For the Fall 2022 book club, we will meet via Zoom at 7:00 est on October 20th and November 17th to discuss the readings. You will receive an email with the Zoom meeting information as the date approaches.
We look forward to meeting and discussing Smith's work with you.
- Oct. 20–Lillian Smith One Hour
- Nov. 17–Robert Jones, Jr. The Prophets
Traveling Workshop on Social Change
The Lillian E. Smith Center offers a workshop on social change that individuals and organizations may use in the form of a PowerPoint slide presentation. First presented for the Washington Gladden Society at the 2015 Annual Meeting of the National Association of Congregational Christian Churches, this workshop is based on the Lillian E. Smith Symposium on Arts and Social Change, a biennial program that explores the impact of artistic expression on facing the challenges of inequality, injustice, racism, discrimination, and other social problems. The workshop uses videos, historic and modern photographs, and quotations from Lillian Smith's book, Our Faces Our Words, to encourage discussion about the vital role we all play in effecting social change. Access the workshop slide presentation.

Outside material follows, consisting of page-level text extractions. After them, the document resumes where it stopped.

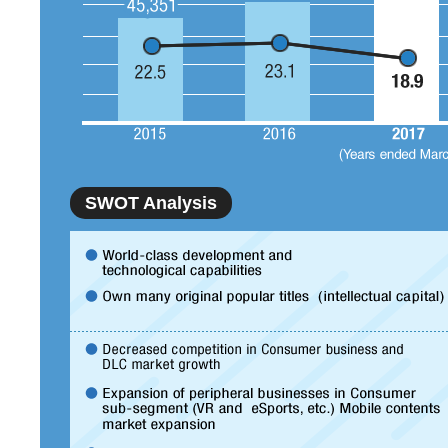
SWOT Analysis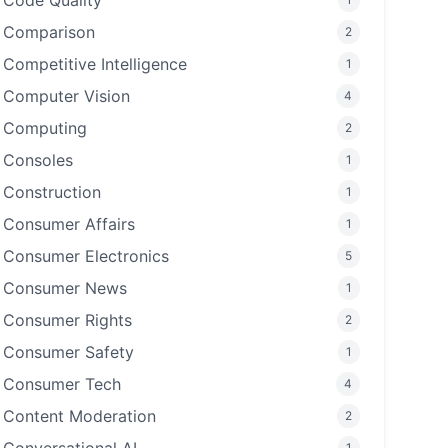
Code Quality
Comparison
2
Competitive Intelligence
1
Computer Vision
4
Computing
2
Consoles
1
Construction
1
Consumer Affairs
1
Consumer Electronics
5
Consumer News
1
Consumer Rights
2
Consumer Safety
1
Consumer Tech
4
Content Moderation
2
1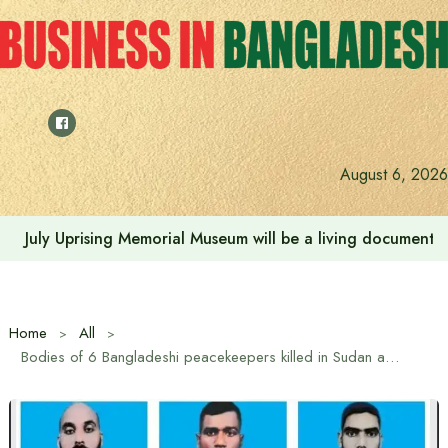
Skip
to
content
August 6, 2026
July Uprising Memorial Museum will be a living document 
Home
All
Bodies of 6 Bangladeshi peacekeepers killed in Sudan arrive in country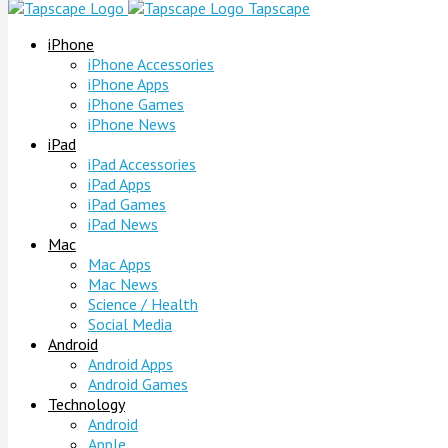
Tapscape
iPhone
iPhone Accessories
iPhone Apps
iPhone Games
iPhone News
iPad
iPad Accessories
iPad Apps
iPad Games
iPad News
Mac
Mac Apps
Mac News
Science / Health
Social Media
Android
Android Apps
Android Games
Technology
Android
Apple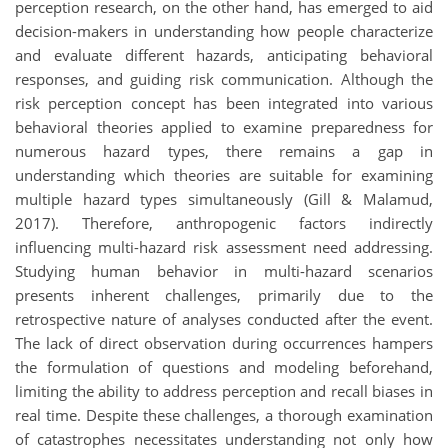
perception research, on the other hand, has emerged to aid
decision-makers in understanding how people characterize
and evaluate different hazards, anticipating behavioral
responses, and guiding risk communication. Although the
risk perception concept has been integrated into various
behavioral theories applied to examine preparedness for
numerous hazard types, there remains a gap in
understanding which theories are suitable for examining
multiple hazard types simultaneously (Gill & Malamud,
2017). Therefore, anthropogenic factors indirectly
influencing multi-hazard risk assessment need addressing.
Studying human behavior in multi-hazard scenarios
presents inherent challenges, primarily due to the
retrospective nature of analyses conducted after the event.
The lack of direct observation during occurrences hampers
the formulation of questions and modeling beforehand,
limiting the ability to address perception and recall biases in
real time. Despite these challenges, a thorough examination
of catastrophes necessitates understanding not only how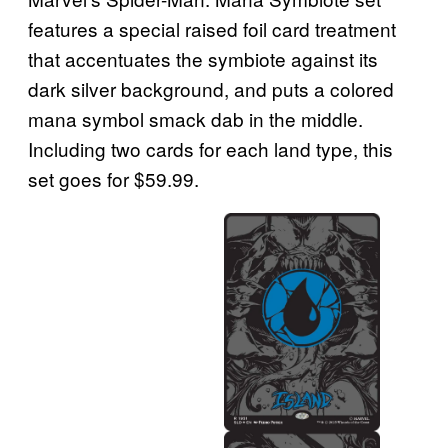
features a special raised foil card treatment
that accentuates the symbiote against its
dark silver background, and puts a colored
mana symbol smack dab in the middle.
Including two cards for each land type, this
set goes for $59.99.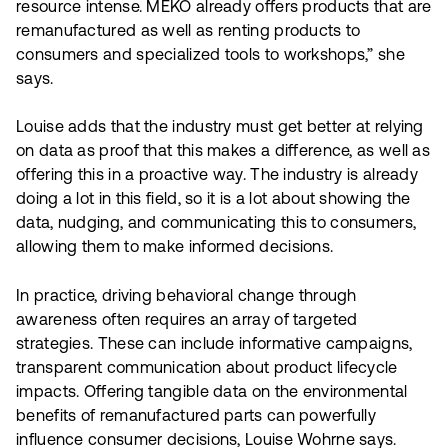
resource intense. MEKO already offers products that are
remanufactured as well as renting products to
consumers and specialized tools to workshops,” she
says.
Louise adds that the industry must get better at relying
on data as proof that this makes a difference, as well as
offering this in a proactive way. The industry is already
doing a lot in this field, so it is a lot about showing the
data, nudging, and communicating this to consumers,
allowing them to make informed decisions.
In practice, driving behavioral change through
awareness often requires an array of targeted
strategies. These can include informative campaigns,
transparent communication about product lifecycle
impacts. Offering tangible data on the environmental
benefits of remanufactured parts can powerfully
influence consumer decisions, Louise Wohrne says.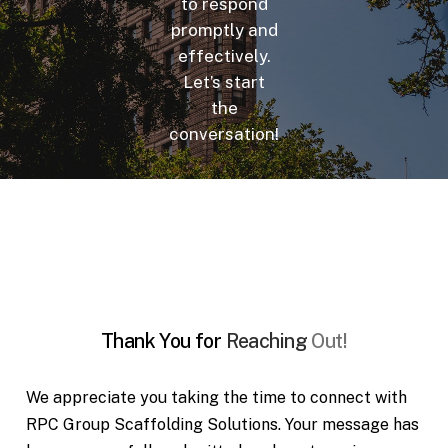
to respond
promptly and
effectively.
Let’s start
the
conversation!
Thank
You
for
Reaching
Out!
We appreciate you taking the time to connect with
RPC Group Scaffolding Solutions. Your message has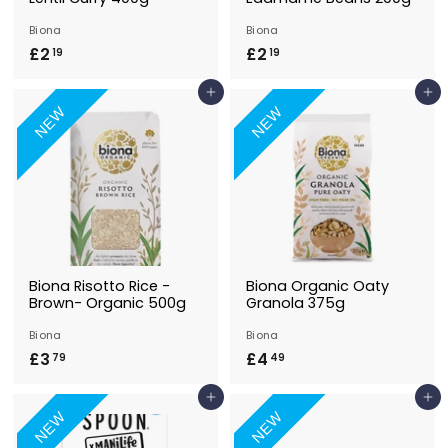
Biona
Biona
£2
£
£2
£
19
19
2
2
Add to Basket
Add to Basket
.
.
NEW
NEW
1
1
9
9
Biona Risotto Rice -
Biona Organic Oaty
Brown- Organic 500g
Granola 375g
Biona
Biona
£3
£
£4
£
79
49
3
4
Add to Basket
Add to Basket
.
.
NEW
NEW
7
4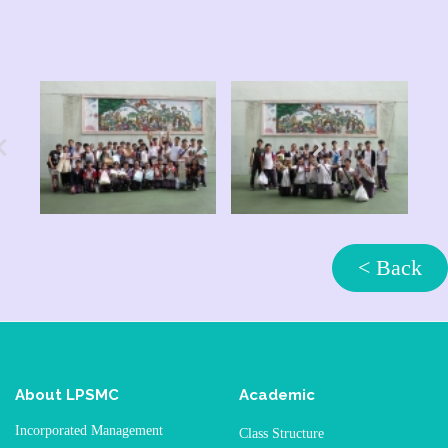
< Back
About LPSMC
Academic
Incorporated Management
Class Structure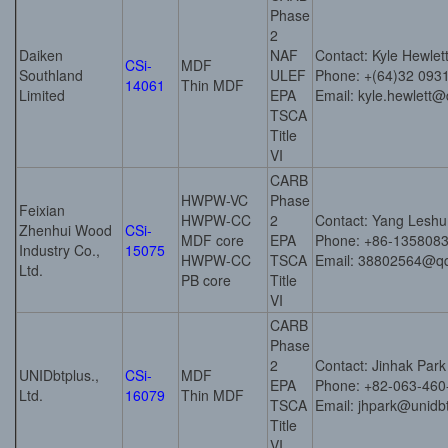
Phase
2
Daiken
NAF
Contact: Kyle Hewlet
CSi-
MDF
Southland
ULEF
Phone: +(64)32 093
14061
Thin MDF
Limited
EPA
Email: kyle.hewlett
TSCA
Title
VI
CARB
HWPW-VC
Phase
Feixian
HWPW-CC
2
Contact: Yang Leshu
Zhenhui Wood
CSi-
MDF core
EPA
Phone: +86-135808
Industry Co.,
15075
HWPW-CC
TSCA
Email: 38802564@q
Ltd.
PB core
Title
VI
CARB
Phase
2
Contact: Jinhak Park
UNIDbtplus.,
CSi-
MDF
EPA
Phone: +82-063-460
Ltd.
16079
Thin MDF
TSCA
Email: jhpark@unidbt
Title
VI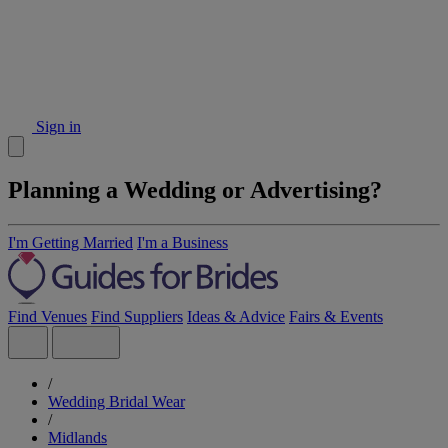
Sign in
Planning a Wedding or Advertising?
I'm Getting Married
I'm a Business
Find Venues
Find Suppliers
Ideas & Advice
Fairs & Events
/
Wedding Bridal Wear
/
Midlands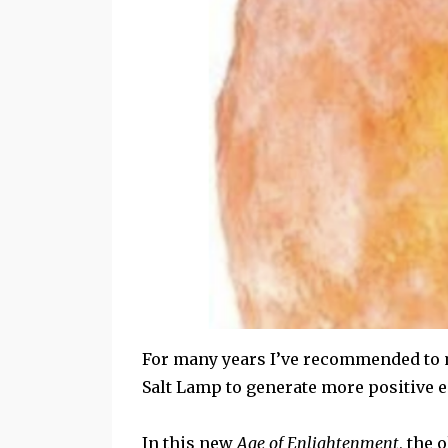
For many years I’ve recommended to m
Salt Lamp to generate more positive e
In this new
Age of Enlightenment
, the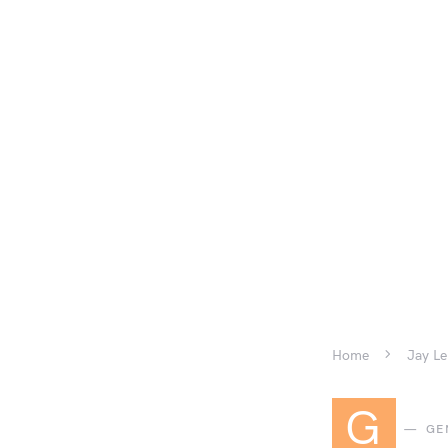
Home
Jay Le
G
GE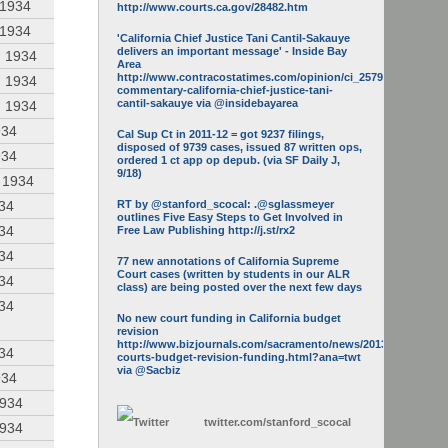
 1934
http://www.courts.ca.gov/28482.htm
 1934
'California Chief Justice Tani Cantil-Sakauye
delivers an important message' - Inside Bay
, 1934
Area
http://www.contracostatimes.com/opinion/ci_25793158/guest-
, 1934
commentary-california-chief-justice-tani-
cantil-sakauye via @insidebayarea
, 1934
934
Cal Sup Ct in 2011-12 = got 9237 filings,
disposed of 9739 cases, issued 87 written ops,
934
ordered 1 ct app op depub. (via SF Daily J,
9/18)
, 1934
934
RT by @stanford_scocal: .@sglassmeyer
outlines Five Easy Steps to Get Involved in
934
Free Law Publishing http://j.st/rx2
934
77 new annotations of California Supreme
Court cases (written by students in our ALR
934
class) are being posted over the next few days
934
No new court funding in California budget
revision
http://www.bizjournals.com/sacramento/news/2013/05/16/calif-
934
courts-budget-revision-funding.html?ana=twt
via @Sacbiz
934
1934
twitter.com/
stanford_scocal
1934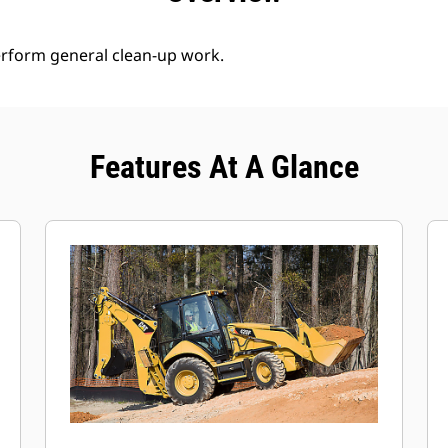
erform general clean-up work.
Features At A Glance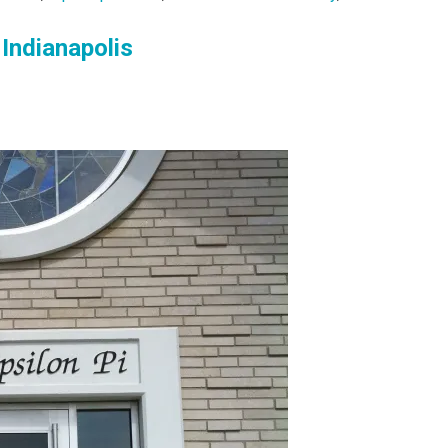
 Indianapolis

Recreation and Public Access
The LES Center property is an ideal location for a whole host of recreational, social, and instructional activities for Piedmont University. The site can be used for weekend trips that include hiking, climbing, mountain biking, camping, team-building games, and more. Campus clubs and organizations can use the facilities for planning retreats, outdoor activities, or service projects. Administration, faculty, and staff can combine recreation and relaxation with meetings for special projects in a retreat-type atmosphere. Public access to the LES Center includes scheduled individual and group tours, book club meetings, retreats, and workshops. Rental fees apply for some activities. There is no admission fee for tours, but donations are always welcome and greatly appreciated. For more information, call us at 706-894-4204.
Southern Literary Trail
The LES Center is an inaugural member of the Southern Literary Trail, a consortium of literary landmarks devoted to twentieth-century fiction writers and playwrights from Georgia, Alabama, and Mississippi. “Trailfest” is a series of public programs coordinated by the organization at over two dozen sites across the three states every other year, spanning a three-month period in the spring. The LES Center has been included each year since the festival began in 2007. For more information,visit the Southern Literary Trail website.
The LES Center also sponsors the Lillian E. Smith Writer-in-Service Award which includes a two-week residency at the Center, a $500 honorarium, and a $500 travel allowance. The Award is open to U.S. residents working to advance writing through public service careers or volunteer work. Eligible activities include, but are not limited to, arts education, literacy instruction, prison arts and education, English as a second language instruction, art-related therapies, etc. While the work of writing instructors and volunteers is vital to the community, the demands often limit personal writing time. This award provides an opportunity for those writers who, like Lillian E. Smith, recognize “the power of the arts to transform the lives of all human beings.”